— REQUIRED ACTION A —
In the code review reply, which field does the reviewer say json_serialized_object_create/_with_yield() doesn't set?
— REQUIRED ACTION B —
Summarize the code review reply in two sentences.

— STUDY TEXT —
↓↓↓

Sorry, I missed this the first time,
json_serialized_object_create/_with_yield() doesn't set storage_type,
which it probably should. Or maybe json_create() should set this by
default until json_string_create() sets it to INLINE?

-M

> +    return json->str_ptr;
>  }
>
>  struct json_array *
> @@ -419,8 +433,13 @@ json_destroy__(struct json *json, bool yield)
>          break;
>
>      case JSON_STRING:
> +        if (json->storage_type == JSON_STRING_DYNAMIC) {
> +            free(json->str_ptr);
> +        }
> +        break;
> +
>      case JSON_SERIALIZED_OBJECT:
> -        free(json->string);
> +        free(json->str_ptr);
>          break;
>
>      case JSON_NULL:
> @@ -588,9 +607,11 @@ json_hash(const struct json *json, size_t basis)
>          return json_hash_array(&json->array, basis);
>
>      case JSON_STRING:
> -    case JSON_SERIALIZED_OBJECT:
>          return hash_string(json_string(json), basis);
>
> +    case JSON_SERIALIZED_OBJECT:
> +        return hash_string(json->str_ptr, basis);
> +
>      case JSON_NULL:
>      case JSON_FALSE:
>      case JSON_TRUE:
> @@ -664,9 +685,11 @@ json_equal(const struct json *a, const struct json *b)
>          return json_equal_array(&a->array, &b->array);
>
>      case JSON_STRING:
> -    case JSON_SERIALIZED_OBJECT:
>          return !strcmp(json_string(a), json_string(b));
>
> +    case JSON_SERIALIZED_OBJECT:
> +        return !strcmp(a->str_ptr, b->str_ptr);
> +
>      case JSON_NULL:
>      case JSON_FALSE:
>      case JSON_TRUE:
> @@ -1000,7 +1023,8 @@ json_string_escape(const char *in, struct ds *out)
>  {
>      struct json json = {
>          .type = JSON_STRING,
> -        .string = CONST_CAST(char *, in),
> +        .storage_type = JSON_STRING_DYNAMIC,
> +        .str_ptr = CONST_CAST(char *, in),
>      };
>      json_to_ds(&json, 0, out);
>  }
> @@ -1064,7 +1088,7 @@ struct json *
>  json_from_serialized_object(const struct json *json)

↑↑↑

[Images with bounding boxes]
↓↓↓

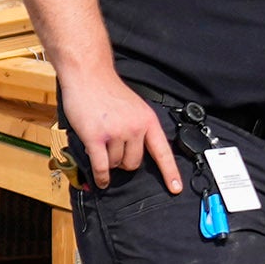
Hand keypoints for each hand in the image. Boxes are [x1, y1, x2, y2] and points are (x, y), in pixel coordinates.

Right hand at [58, 69, 182, 191]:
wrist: (89, 76)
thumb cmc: (109, 92)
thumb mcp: (135, 108)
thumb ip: (139, 128)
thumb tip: (137, 154)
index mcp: (148, 120)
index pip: (163, 151)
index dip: (170, 172)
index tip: (175, 188)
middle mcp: (135, 128)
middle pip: (134, 163)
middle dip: (123, 162)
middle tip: (114, 149)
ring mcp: (115, 133)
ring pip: (115, 164)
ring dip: (108, 161)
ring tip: (102, 144)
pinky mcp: (95, 137)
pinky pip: (101, 166)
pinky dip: (101, 176)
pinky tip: (101, 180)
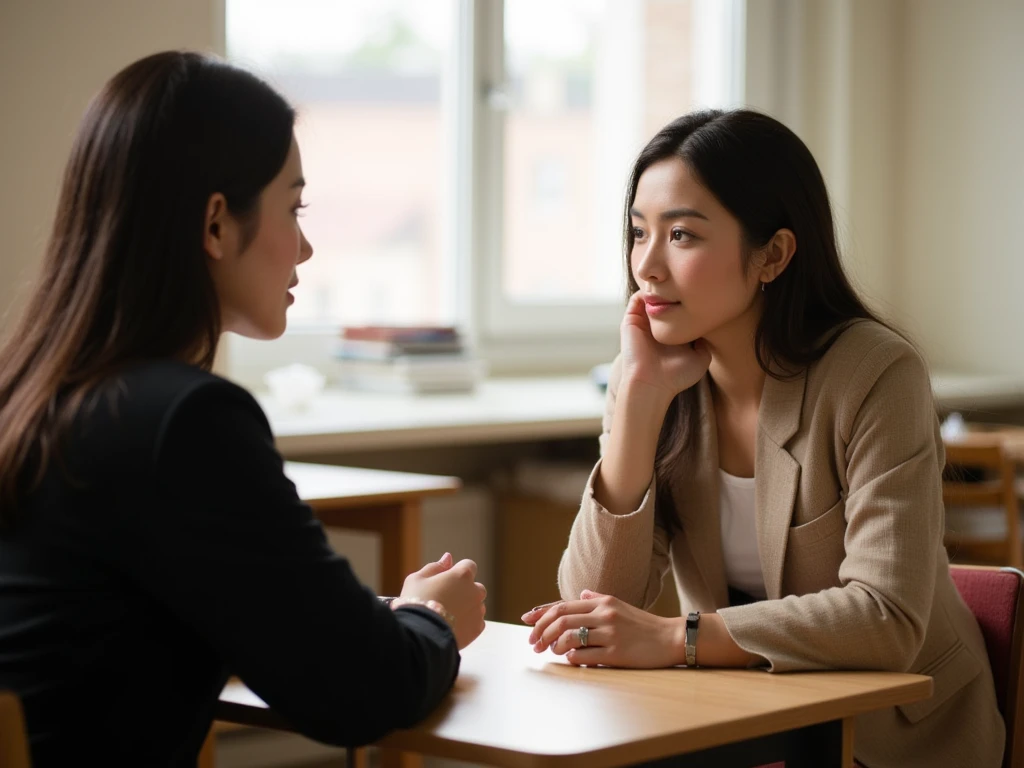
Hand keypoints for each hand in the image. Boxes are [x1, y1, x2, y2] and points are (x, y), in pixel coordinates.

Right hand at [401, 553, 486, 649]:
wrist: (419, 635)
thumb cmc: (416, 603)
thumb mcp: (418, 579)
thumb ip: (436, 566)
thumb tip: (448, 557)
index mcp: (462, 575)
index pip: (469, 565)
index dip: (457, 572)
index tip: (446, 580)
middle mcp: (475, 591)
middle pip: (475, 586)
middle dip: (464, 590)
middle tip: (444, 600)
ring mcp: (478, 610)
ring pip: (477, 605)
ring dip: (467, 607)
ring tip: (446, 616)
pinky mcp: (477, 629)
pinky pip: (477, 622)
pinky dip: (468, 623)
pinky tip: (452, 626)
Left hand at [520, 590, 683, 667]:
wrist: (670, 638)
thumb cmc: (642, 624)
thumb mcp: (619, 605)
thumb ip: (597, 599)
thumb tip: (579, 595)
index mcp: (602, 602)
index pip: (563, 606)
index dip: (541, 614)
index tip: (527, 621)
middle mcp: (604, 615)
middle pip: (561, 620)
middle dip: (541, 632)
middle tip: (533, 643)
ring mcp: (610, 634)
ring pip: (569, 638)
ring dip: (554, 646)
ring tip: (552, 652)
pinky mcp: (616, 653)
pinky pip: (584, 656)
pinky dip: (571, 659)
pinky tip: (570, 660)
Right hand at [619, 291, 710, 400]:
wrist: (651, 384)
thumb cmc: (676, 376)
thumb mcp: (701, 358)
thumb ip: (705, 342)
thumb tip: (707, 325)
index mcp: (672, 336)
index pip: (680, 311)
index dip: (690, 301)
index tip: (704, 294)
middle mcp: (657, 328)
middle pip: (665, 302)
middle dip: (675, 291)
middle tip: (689, 283)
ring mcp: (643, 323)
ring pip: (650, 297)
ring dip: (660, 289)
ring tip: (673, 284)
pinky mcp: (630, 321)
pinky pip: (636, 299)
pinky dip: (646, 291)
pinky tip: (660, 292)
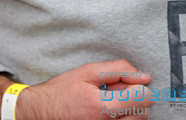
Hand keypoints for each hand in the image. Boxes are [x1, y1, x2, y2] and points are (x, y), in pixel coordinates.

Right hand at [0, 61, 152, 119]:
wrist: (41, 112)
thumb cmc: (62, 91)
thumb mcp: (88, 72)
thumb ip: (119, 70)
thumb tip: (144, 77)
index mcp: (102, 107)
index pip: (143, 99)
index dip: (138, 86)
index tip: (126, 83)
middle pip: (143, 112)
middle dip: (132, 98)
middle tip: (112, 92)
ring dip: (127, 109)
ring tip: (107, 102)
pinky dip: (119, 117)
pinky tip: (105, 111)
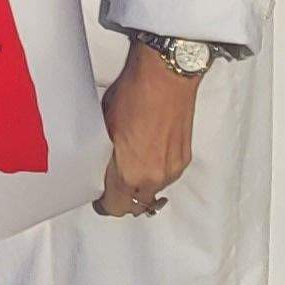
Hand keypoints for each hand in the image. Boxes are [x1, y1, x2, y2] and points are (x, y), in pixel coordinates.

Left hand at [92, 43, 199, 216]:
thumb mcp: (104, 128)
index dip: (105, 203)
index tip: (100, 197)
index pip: (116, 206)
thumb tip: (103, 167)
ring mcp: (172, 169)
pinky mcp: (184, 158)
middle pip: (136, 204)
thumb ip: (105, 157)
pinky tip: (148, 154)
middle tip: (113, 184)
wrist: (166, 77)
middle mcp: (154, 177)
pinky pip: (167, 176)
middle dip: (123, 197)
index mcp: (130, 173)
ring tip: (131, 165)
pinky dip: (156, 171)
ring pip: (153, 191)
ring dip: (141, 185)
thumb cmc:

↑↑↑

— ANSWER SECTION A —
storage_type

— ANSWER SECTION B —
The reviewer points out that json_serialized_object_create/_with_yield() doesn't set storage_type and probably should, or that json_create() could set it by default until json_string_create() sets it to INLINE. The quoted patch replaces the string field with str_ptr, frees str_ptr for a JSON_STRING only when its storage type is JSON_STRING_DYNAMIC, and gives JSON_SERIALIZED_OBJECT separate cases in json_hash and json_equal that use str_ptr directly.